At the end of Ridley Scott’s 2000 peplum film “Gladiator,” the general-turned-gladiator Maximus (Russell Crowe) is forced to fight the corrupt emperor Commodus (Joaquin Phoenix) in the arena. Commodus is wickd and terrible and stabs Maximus before the fight even begins. Despite the injury, Maximus overwhelms Commodus and stabs him in the neck. With his dying breaths, Commodus calls out for political reforms and urges that all imprisoned gladiators be released. Maximus then passes into the afterlife where he is reunited with his dead wife and son. It’s a corny ending to a sluggish, muddy movie, but it was effective enough to net “Gladiator” $451.7 million at the worldwide box office. I heard it also won some awards.
Scott’s “Gladiator II” is due in theaters this fall. This new film is set 20 years after the events of the first movie, and is all about the character named Lucius Verus (Paul Mescal), a boy in the original film, having his own gladiatorial dramas. Derek Jacobi and Connie Nielsen will reprise their respective roles, connecting the new film to the last, and it will feature the amazing Denzel Washington as an ambitious would-be emperor named Macrinus.
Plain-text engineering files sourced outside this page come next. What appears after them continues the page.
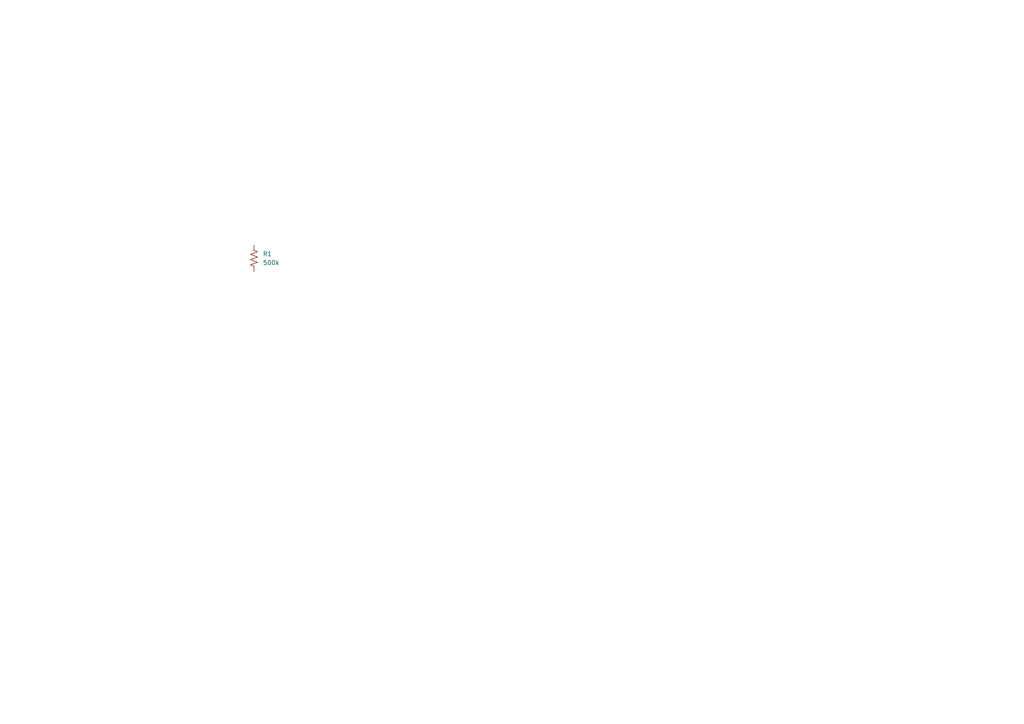
<source format=kicad_sch>
(kicad_sch (version 20210621) (generator eeschema)

  (uuid 0a288496-95de-44f1-a739-6280f11fa17b)

  (paper "A4")

  (lib_symbols
    (symbol "Device:R_US" (pin_numbers hide) (pin_names (offset 0)) (in_bom yes) (on_board yes)
      (property "Reference" "R" (id 0) (at 2.54 0 90)
        (effects (font (size 1.27 1.27)))
      )
      (property "Value" "R_US" (id 1) (at -2.54 0 90)
        (effects (font (size 1.27 1.27)))
      )
      (property "Footprint" "" (id 2) (at 1.016 -0.254 90)
        (effects (font (size 1.27 1.27)) hide)
      )
      (property "Datasheet" "~" (id 3) (at 0 0 0)
        (effects (font (size 1.27 1.27)) hide)
      )
      (property "ki_keywords" "R res resistor" (id 4) (at 0 0 0)
        (effects (font (size 1.27 1.27)) hide)
      )
      (property "ki_description" "Resistor, US symbol" (id 5) (at 0 0 0)
        (effects (font (size 1.27 1.27)) hide)
      )
      (property "ki_fp_filters" "R_*" (id 6) (at 0 0 0)
        (effects (font (size 1.27 1.27)) hide)
      )
      (symbol "R_US_0_1"
        (polyline
          (pts
            (xy 0 -2.286)
            (xy 0 -2.54)
          )
          (stroke (width 0)) (fill (type none))
        )
        (polyline
          (pts
            (xy 0 2.286)
            (xy 0 2.54)
          )
          (stroke (width 0)) (fill (type none))
        )
        (polyline
          (pts
            (xy 0 -0.762)
            (xy 1.016 -1.143)
            (xy 0 -1.524)
            (xy -1.016 -1.905)
            (xy 0 -2.286)
          )
          (stroke (width 0)) (fill (type none))
        )
        (polyline
          (pts
            (xy 0 0.762)
            (xy 1.016 0.381)
            (xy 0 0)
            (xy -1.016 -0.381)
            (xy 0 -0.762)
          )
          (stroke (width 0)) (fill (type none))
        )
        (polyline
          (pts
            (xy 0 2.286)
            (xy 1.016 1.905)
            (xy 0 1.524)
            (xy -1.016 1.143)
            (xy 0 0.762)
          )
          (stroke (width 0)) (fill (type none))
        )
      )
      (symbol "R_US_1_1"
        (pin passive line (at 0 3.81 270) (length 1.27)
          (name "~" (effects (font (size 1.27 1.27))))
          (number "1" (effects (font (size 1.27 1.27))))
        )
        (pin passive line (at 0 -3.81 90) (length 1.27)
          (name "~" (effects (font (size 1.27 1.27))))
          (number "2" (effects (font (size 1.27 1.27))))
        )
      )
    )
  )


  (symbol (lib_id "Device:R_US") (at 73.66 74.93 0) (unit 1)
    (in_bom yes) (on_board yes) (fields_autoplaced)
    (uuid b07e40e9-568f-490d-8583-494aa95a713b)
    (property "Reference" "R1" (id 0) (at 76.2 73.6599 0)
      (effects (font (size 1.27 1.27)) (justify left))
    )
    (property "Value" "500k" (id 1) (at 76.2 76.1999 0)
      (effects (font (size 1.27 1.27)) (justify left))
    )
    (property "Footprint" "Resistor_SMD:R_0201_0603Metric" (id 2) (at 74.676 75.184 90)
      (effects (font (size 1.27 1.27)) hide)
    )
    (property "Datasheet" "~" (id 3) (at 73.66 74.93 0)
      (effects (font (size 1.27 1.27)) hide)
    )
    (pin "1" (uuid 591df2ed-73cd-44c1-b4b8-a552f1878ba0))
    (pin "2" (uuid 59156c1b-0f76-4775-b5bf-ef9297492771))
  )
)

</source>
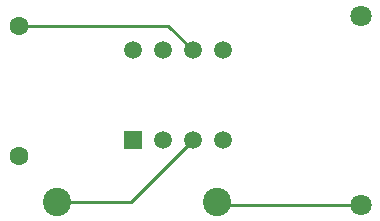
<source format=gtl>
G04 Layer: TopLayer*
G04 EasyEDA v6.5.39, 2023-12-18 19:06:56*
G04 b3e2410d46ed40f7919fa36850a0afc5,10*
G04 Gerber Generator version 0.2*
G04 Scale: 100 percent, Rotated: No, Reflected: No *
G04 Dimensions in millimeters *
G04 leading zeros omitted , absolute positions ,4 integer and 5 decimal *
%FSLAX45Y45*%
%MOMM*%

%ADD10C,0.2540*%
%ADD11C,2.4000*%
%ADD12C,1.8000*%
%ADD13R,1.5000X1.5000*%
%ADD14C,1.5000*%
%ADD15C,1.6000*%

%LPD*%
D10*
X1079502Y3547211D02*
G01*
X2345590Y3547211D01*
X2552702Y3340100D01*
X3975102Y2032101D02*
G01*
X2788109Y2032101D01*
X2762811Y2057400D01*
X2552702Y2578100D02*
G01*
X2032002Y2057400D01*
X1402793Y2057400D01*
D11*
G01*
X1402791Y2057400D03*
G01*
X2762808Y2057400D03*
D12*
G01*
X3975100Y3632098D03*
G01*
X3975100Y2032101D03*
D13*
G01*
X2044700Y2578100D03*
D14*
G01*
X2298700Y2578100D03*
G01*
X2552700Y2578100D03*
G01*
X2806700Y2578100D03*
G01*
X2044700Y3340100D03*
G01*
X2298700Y3340100D03*
G01*
X2552700Y3340100D03*
G01*
X2806700Y3340100D03*
D15*
G01*
X1079500Y2447201D03*
G01*
X1079500Y3547198D03*
M02*

</source>
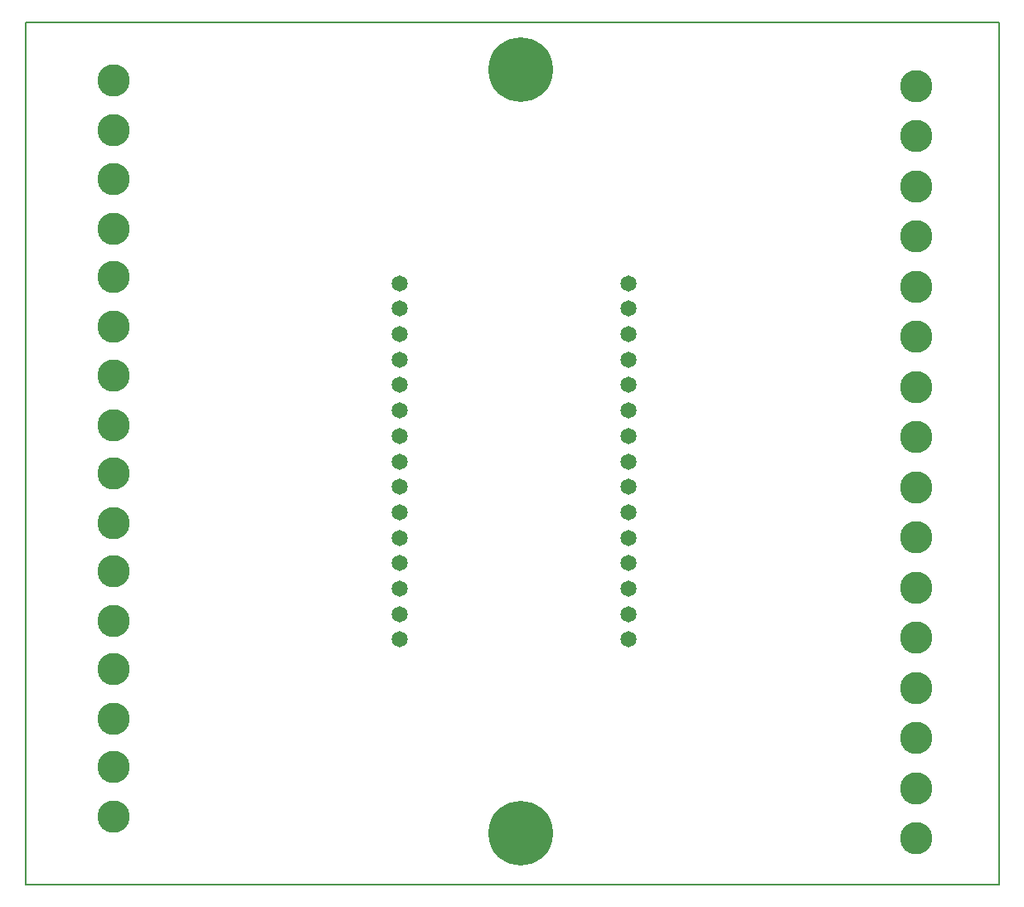
<source format=gbr>
G04 PROTEUS GERBER X2 FILE*
%TF.GenerationSoftware,Labcenter,Proteus,8.10-SP3-Build29560*%
%TF.CreationDate,2021-05-28T11:11:34+00:00*%
%TF.FileFunction,Soldermask,Bot*%
%TF.FilePolarity,Negative*%
%TF.Part,Single*%
%TF.SameCoordinates,{0c21fc26-f907-4c27-8847-3eb6f3dc584d}*%
%FSLAX45Y45*%
%MOMM*%
G01*
%TA.AperFunction,Material*%
%ADD18C,3.302000*%
%TA.AperFunction,Material*%
%ADD19C,1.651000*%
%TA.AperFunction,Material*%
%ADD70C,6.604000*%
%TA.AperFunction,Profile*%
%ADD14C,0.203200*%
%TD.AperFunction*%
D18*
X-5324000Y+11792000D03*
X-5324000Y+11284000D03*
X-5324000Y+10768000D03*
X-5324000Y+10260000D03*
X-5324000Y+9744000D03*
X-5324000Y+9236000D03*
X-5324000Y+8720000D03*
X-5324000Y+8212000D03*
X-5324000Y+7696000D03*
X-5324000Y+7188000D03*
X-5324000Y+6672000D03*
X-5324000Y+6164000D03*
X-5324000Y+5648000D03*
X-5324000Y+5140000D03*
X-5324000Y+4624000D03*
X-5324000Y+4116000D03*
D19*
X-10600000Y+9780000D03*
X-10600000Y+9520000D03*
X-10600000Y+9260000D03*
X-10600000Y+9000000D03*
X-10600000Y+8740000D03*
X-10600000Y+8480000D03*
X-10600000Y+8220000D03*
X-10600000Y+7960000D03*
X-10600000Y+7700000D03*
X-10600000Y+7440000D03*
X-10600000Y+7180000D03*
X-10600000Y+6920000D03*
X-10600000Y+6660000D03*
X-10600000Y+6400000D03*
X-10600000Y+6140000D03*
X-8260000Y+9780000D03*
X-8260000Y+9520000D03*
X-8260000Y+9260000D03*
X-8260000Y+9000000D03*
X-8260000Y+8740000D03*
X-8260000Y+8480000D03*
X-8260000Y+8220000D03*
X-8260000Y+7960000D03*
X-8260000Y+7700000D03*
X-8260000Y+7440000D03*
X-8260000Y+7180000D03*
X-8260000Y+6920000D03*
X-8260000Y+6660000D03*
X-8260000Y+6400000D03*
X-8260000Y+6140000D03*
D18*
X-13520000Y+11848000D03*
X-13520000Y+11340000D03*
X-13520000Y+10840000D03*
X-13520000Y+10332000D03*
X-13520000Y+9840000D03*
X-13520000Y+9332000D03*
X-13520000Y+8840000D03*
X-13520000Y+8332000D03*
X-13520000Y+7840000D03*
X-13520000Y+7332000D03*
X-13520000Y+6840000D03*
X-13520000Y+6332000D03*
X-13520000Y+5840000D03*
X-13520000Y+5332000D03*
X-13520000Y+4840000D03*
X-13520000Y+4332000D03*
D70*
X-9360000Y+11960000D03*
X-9360000Y+4160000D03*
D14*
X-14420000Y+3640000D02*
X-4480000Y+3640000D01*
X-4480000Y+12440000D01*
X-14420000Y+12440000D01*
X-14420000Y+3640000D01*
M02*

</source>
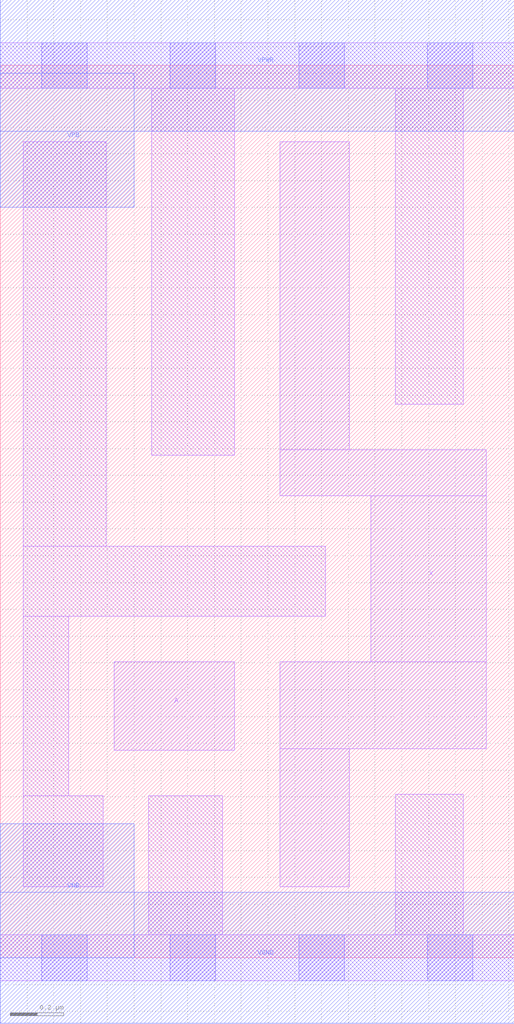
<source format=lef>
# Copyright 2020 The SkyWater PDK Authors
#
# Licensed under the Apache License, Version 2.0 (the "License");
# you may not use this file except in compliance with the License.
# You may obtain a copy of the License at
#
#     https://www.apache.org/licenses/LICENSE-2.0
#
# Unless required by applicable law or agreed to in writing, software
# distributed under the License is distributed on an "AS IS" BASIS,
# WITHOUT WARRANTIES OR CONDITIONS OF ANY KIND, either express or implied.
# See the License for the specific language governing permissions and
# limitations under the License.
#
# SPDX-License-Identifier: Apache-2.0

VERSION 5.5 ;
NAMESCASESENSITIVE ON ;
BUSBITCHARS "[]" ;
DIVIDERCHAR "/" ;
MACRO sky130_fd_sc_lp__clkbuf_2
  CLASS CORE ;
  SOURCE USER ;
  ORIGIN  0.000000  0.000000 ;
  SIZE  1.920000 BY  3.330000 ;
  SYMMETRY X Y R90 ;
  SITE unit ;
  PIN A
    ANTENNAGATEAREA  0.252000 ;
    DIRECTION INPUT ;
    USE SIGNAL ;
    PORT
      LAYER li1 ;
        RECT 0.425000 0.775000 0.875000 1.105000 ;
    END
  END A
  PIN X
    ANTENNADIFFAREA  0.470400 ;
    DIRECTION OUTPUT ;
    USE SIGNAL ;
    PORT
      LAYER li1 ;
        RECT 1.045000 0.265000 1.305000 0.780000 ;
        RECT 1.045000 0.780000 1.815000 1.105000 ;
        RECT 1.045000 1.725000 1.815000 1.895000 ;
        RECT 1.045000 1.895000 1.305000 3.045000 ;
        RECT 1.385000 1.105000 1.815000 1.725000 ;
    END
  END X
  PIN VGND
    DIRECTION INOUT ;
    USE GROUND ;
    PORT
      LAYER met1 ;
        RECT 0.000000 -0.245000 1.920000 0.245000 ;
    END
  END VGND
  PIN VNB
    DIRECTION INOUT ;
    USE GROUND ;
    PORT
      LAYER met1 ;
        RECT 0.000000 0.000000 0.500000 0.500000 ;
    END
  END VNB
  PIN VPB
    DIRECTION INOUT ;
    USE POWER ;
    PORT
      LAYER met1 ;
        RECT 0.000000 2.800000 0.500000 3.300000 ;
    END
  END VPB
  PIN VPWR
    DIRECTION INOUT ;
    USE POWER ;
    PORT
      LAYER met1 ;
        RECT 0.000000 3.085000 1.920000 3.575000 ;
    END
  END VPWR
  OBS
    LAYER li1 ;
      RECT 0.000000 -0.085000 1.920000 0.085000 ;
      RECT 0.000000  3.245000 1.920000 3.415000 ;
      RECT 0.085000  0.265000 0.385000 0.605000 ;
      RECT 0.085000  0.605000 0.255000 1.275000 ;
      RECT 0.085000  1.275000 1.215000 1.535000 ;
      RECT 0.085000  1.535000 0.395000 3.045000 ;
      RECT 0.555000  0.085000 0.830000 0.605000 ;
      RECT 0.565000  1.875000 0.875000 3.245000 ;
      RECT 1.475000  0.085000 1.730000 0.610000 ;
      RECT 1.475000  2.065000 1.730000 3.245000 ;
    LAYER mcon ;
      RECT 0.155000 -0.085000 0.325000 0.085000 ;
      RECT 0.155000  3.245000 0.325000 3.415000 ;
      RECT 0.635000 -0.085000 0.805000 0.085000 ;
      RECT 0.635000  3.245000 0.805000 3.415000 ;
      RECT 1.115000 -0.085000 1.285000 0.085000 ;
      RECT 1.115000  3.245000 1.285000 3.415000 ;
      RECT 1.595000 -0.085000 1.765000 0.085000 ;
      RECT 1.595000  3.245000 1.765000 3.415000 ;
  END
END sky130_fd_sc_lp__clkbuf_2
END LIBRARY

</source>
“Gladiator II” is one of those sequels that went through many, many iterations as it stewed in development hell for decades. There was talk of a “Gladiator II” as long ago as 2001, when John Logan wrote a screenplay that included both sequel and prequel elements. That script was eventually dropped and bizarre mutations began to overwhelm the film’s story. Crowe liked the notion of Maximus supernaturally coming back from the dead, so Scott pursued that angle for a while. Indeed, Scott talked about his idea for a supernatural sequel to “Gladiator” in the most recent issue of Empire Magazine.
Gladiator: Back from the Dead
Although Maximus had died, both Crowe and Scott felt that resurrecting him would be the best way to get a sequel made. In Scott’s original vision, dating to about 2006, “Gladiator II” would begin with Maximus, along with thousands of others, standing along the shore of the River Styx, waiting for the boatman Charon to carry them into the afterlife. This was to be a spiritual epic, not an historical one. Scott liked his ideas, and recalled them with enthusiasm. As he recounted to Empire:
“I had this one good idea, a very comic-strippy idea. I’m very much a comic-strip kind of person. I thought, if we find in bloodshed and war that a dying warrior becomes the portal for Maximus to come back from the dead, how about that? […] I don’t mean he comes back through his mouth, but I’d devise a way to bring him back from the dead. […] But that didn’t go down too well with the nobs. They thought it was ridiculous.”
A nob, for any non-British readers, is a slang term for a wealthy person. Scott is referring to the producers and investors of “Gladiator II.” It seems that no one liked the hard pivot of “Gladiator” from history to fantasy, and the script never manifested. As recently as 2017, Scott was still carrying on about the potential resurrection of Maximus. In a 2017 interview with Entertainment Weekly, Scott talked about how he had cracked the code on how to bring Maximus back. That phrase, of course, is very cryptic, and could very well refer to the events of the “Gladiator II” that audiences will see in a few months.
Gladiator: Christ Killer
The most exciting unmade version of “Gladiator II,” however, came from, of all people, Nick Cave. It seems that Cave and Crowe met during the making of the 2005 Australian Western “The Proposition,” starring Guy Pearce, and began spitballing ideas for a “Gladiator” sequel. Cave pitched his ideas and Crowe reportedly commissioned a screenplay from the Bad Seed. The result was a history-spanning, vampire-like story about how Maximus, returned from the dead, found himself in a position where he had to hunt and murder Jesus Christ.
The story began, like in Scott’s version, in purgatory. Maximus, now having direct access to the gods, discovers that their influence over the world is waning because of a lack of worship. It seems that the Apostles of Jesus Christ have set up Christian churches, and they are starting to grow in favor among the people. The Roman gods are distressed and resurrect Maximus to serve as their timeless servant. They send him back in time to kill Christ (the first “Gladiator” is set in AD 180), and then all his followers. Maximus is cursed with immortality, however, and lives for thousands of years, fighting as a soldier in the Crusades, in World War II, and all the way through the Vietnam War. Cave’s film would have ended in the present day with Maximus as a general at the Pentagon.
The script, while ambitious, was too weird for most studios and it was never made. Indeed, no one seemed to like the idea of making “Gladiator II” supernatural. The idea of involving the gods would have been in keeping with a lot of ancient Greek tales, but it didn’t match the Roman history of Scott’s first film.
The version of “Gladiator II” we’ll be getting will not, at least as far as we know, feature the resurrection of Maximus, but instead take the form of an intergenerational story. We’ll see what it has to offer when the film hits theaters on November 22, 2024.